* Required work *
Edit the lines from the one holding "pose: elev=245.8 azim=268.3" through the last line, inclusive, changing "dist" to "distance" and leaving everything else as it is. Give back only those lines.

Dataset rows
★ ★ ★ ★ ★

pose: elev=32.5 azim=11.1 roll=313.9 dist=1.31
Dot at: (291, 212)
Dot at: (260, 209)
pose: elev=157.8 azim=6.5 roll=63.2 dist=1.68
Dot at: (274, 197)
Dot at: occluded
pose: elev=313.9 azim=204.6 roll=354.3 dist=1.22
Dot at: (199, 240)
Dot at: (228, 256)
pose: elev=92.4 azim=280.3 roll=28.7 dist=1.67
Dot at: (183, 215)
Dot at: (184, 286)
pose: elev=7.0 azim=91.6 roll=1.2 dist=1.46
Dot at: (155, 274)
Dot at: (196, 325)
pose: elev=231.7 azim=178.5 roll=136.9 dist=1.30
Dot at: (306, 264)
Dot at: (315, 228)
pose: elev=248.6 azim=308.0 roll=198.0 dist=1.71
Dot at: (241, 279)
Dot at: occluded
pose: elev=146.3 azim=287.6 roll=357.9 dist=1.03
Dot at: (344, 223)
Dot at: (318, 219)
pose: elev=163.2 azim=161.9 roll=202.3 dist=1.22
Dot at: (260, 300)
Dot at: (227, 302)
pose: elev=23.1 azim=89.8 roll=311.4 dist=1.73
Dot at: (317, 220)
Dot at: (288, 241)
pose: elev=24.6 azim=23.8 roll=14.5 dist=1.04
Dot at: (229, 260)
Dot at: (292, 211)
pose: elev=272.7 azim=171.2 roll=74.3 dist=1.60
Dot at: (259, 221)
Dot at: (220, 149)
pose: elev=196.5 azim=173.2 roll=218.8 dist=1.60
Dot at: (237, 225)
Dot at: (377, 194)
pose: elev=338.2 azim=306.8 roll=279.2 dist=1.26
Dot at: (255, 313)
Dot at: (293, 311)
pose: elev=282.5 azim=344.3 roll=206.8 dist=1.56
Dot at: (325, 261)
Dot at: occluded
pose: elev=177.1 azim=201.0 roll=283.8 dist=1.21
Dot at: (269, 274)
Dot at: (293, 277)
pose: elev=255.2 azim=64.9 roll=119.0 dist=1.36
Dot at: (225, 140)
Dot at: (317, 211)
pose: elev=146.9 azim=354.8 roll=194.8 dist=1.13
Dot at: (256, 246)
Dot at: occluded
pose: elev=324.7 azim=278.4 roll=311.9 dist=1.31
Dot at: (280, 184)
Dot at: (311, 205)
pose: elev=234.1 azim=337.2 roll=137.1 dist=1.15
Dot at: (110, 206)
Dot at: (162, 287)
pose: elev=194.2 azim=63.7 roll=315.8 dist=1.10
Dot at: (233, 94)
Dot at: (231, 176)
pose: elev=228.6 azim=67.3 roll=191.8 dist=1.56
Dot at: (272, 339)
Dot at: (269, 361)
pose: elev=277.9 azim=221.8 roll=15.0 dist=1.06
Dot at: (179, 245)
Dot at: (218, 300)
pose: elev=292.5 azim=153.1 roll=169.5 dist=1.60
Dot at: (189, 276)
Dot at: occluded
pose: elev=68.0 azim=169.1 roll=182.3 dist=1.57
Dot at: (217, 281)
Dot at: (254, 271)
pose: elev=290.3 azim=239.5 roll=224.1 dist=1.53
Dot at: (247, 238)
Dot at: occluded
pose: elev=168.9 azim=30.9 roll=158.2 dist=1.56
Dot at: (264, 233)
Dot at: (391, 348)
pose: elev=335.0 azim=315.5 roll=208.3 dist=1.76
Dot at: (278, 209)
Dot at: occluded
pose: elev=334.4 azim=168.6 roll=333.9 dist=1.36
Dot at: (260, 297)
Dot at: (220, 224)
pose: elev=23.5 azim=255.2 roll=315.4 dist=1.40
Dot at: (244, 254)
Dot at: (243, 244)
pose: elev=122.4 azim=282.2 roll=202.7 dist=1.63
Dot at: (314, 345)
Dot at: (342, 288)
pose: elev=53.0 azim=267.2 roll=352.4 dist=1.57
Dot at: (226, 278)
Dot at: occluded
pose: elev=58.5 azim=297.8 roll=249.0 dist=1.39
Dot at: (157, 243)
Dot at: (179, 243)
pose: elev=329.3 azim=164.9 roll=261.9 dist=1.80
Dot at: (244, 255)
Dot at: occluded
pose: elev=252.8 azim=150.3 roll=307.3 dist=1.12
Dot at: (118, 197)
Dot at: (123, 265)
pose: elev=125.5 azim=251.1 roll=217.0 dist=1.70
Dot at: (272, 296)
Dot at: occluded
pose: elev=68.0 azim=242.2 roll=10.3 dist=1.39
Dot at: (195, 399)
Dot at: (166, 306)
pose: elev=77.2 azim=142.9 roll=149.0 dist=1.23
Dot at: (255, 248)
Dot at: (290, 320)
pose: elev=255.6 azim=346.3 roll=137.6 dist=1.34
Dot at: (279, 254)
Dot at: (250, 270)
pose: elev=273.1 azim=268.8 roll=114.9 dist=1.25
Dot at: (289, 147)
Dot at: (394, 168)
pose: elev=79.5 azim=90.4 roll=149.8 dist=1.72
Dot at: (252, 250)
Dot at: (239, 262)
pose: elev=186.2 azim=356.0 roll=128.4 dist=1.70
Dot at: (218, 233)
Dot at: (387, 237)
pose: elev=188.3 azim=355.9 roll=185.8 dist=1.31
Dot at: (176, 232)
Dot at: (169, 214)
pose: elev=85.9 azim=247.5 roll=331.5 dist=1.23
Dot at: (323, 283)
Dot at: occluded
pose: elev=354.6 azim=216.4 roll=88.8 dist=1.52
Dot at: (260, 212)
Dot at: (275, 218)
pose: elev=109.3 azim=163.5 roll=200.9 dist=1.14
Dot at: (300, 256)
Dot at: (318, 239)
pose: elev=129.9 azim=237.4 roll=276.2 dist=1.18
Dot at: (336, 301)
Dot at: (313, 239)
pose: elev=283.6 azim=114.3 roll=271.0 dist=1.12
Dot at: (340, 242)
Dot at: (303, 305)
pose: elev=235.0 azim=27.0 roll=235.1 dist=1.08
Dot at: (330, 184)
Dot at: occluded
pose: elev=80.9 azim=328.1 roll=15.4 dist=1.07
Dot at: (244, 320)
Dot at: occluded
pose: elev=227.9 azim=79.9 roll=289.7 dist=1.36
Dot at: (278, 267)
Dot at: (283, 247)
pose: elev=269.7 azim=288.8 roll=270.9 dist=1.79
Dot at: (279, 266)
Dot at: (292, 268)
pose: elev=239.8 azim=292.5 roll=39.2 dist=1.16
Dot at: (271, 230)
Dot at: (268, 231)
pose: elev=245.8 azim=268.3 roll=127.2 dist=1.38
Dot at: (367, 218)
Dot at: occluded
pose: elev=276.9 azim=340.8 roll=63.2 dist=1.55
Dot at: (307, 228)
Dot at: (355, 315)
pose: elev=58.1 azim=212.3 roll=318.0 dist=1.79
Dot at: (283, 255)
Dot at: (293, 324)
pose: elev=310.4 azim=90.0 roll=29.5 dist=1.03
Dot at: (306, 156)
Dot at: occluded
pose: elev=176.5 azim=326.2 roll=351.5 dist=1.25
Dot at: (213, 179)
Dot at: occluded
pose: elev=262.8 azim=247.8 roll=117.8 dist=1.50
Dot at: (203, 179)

★ ★ ★ ★ ★

* Task solution *
pose: elev=245.8 azim=268.3 roll=127.2 distance=1.38
Dot at: (367, 218)
Dot at: occluded
pose: elev=276.9 azim=340.8 roll=63.2 distance=1.55
Dot at: (307, 228)
Dot at: (355, 315)
pose: elev=58.1 azim=212.3 roll=318.0 distance=1.79
Dot at: (283, 255)
Dot at: (293, 324)
pose: elev=310.4 azim=90.0 roll=29.5 distance=1.03
Dot at: (306, 156)
Dot at: occluded
pose: elev=176.5 azim=326.2 roll=351.5 distance=1.25
Dot at: (213, 179)
Dot at: occluded
pose: elev=262.8 azim=247.8 roll=117.8 distance=1.50
Dot at: (203, 179)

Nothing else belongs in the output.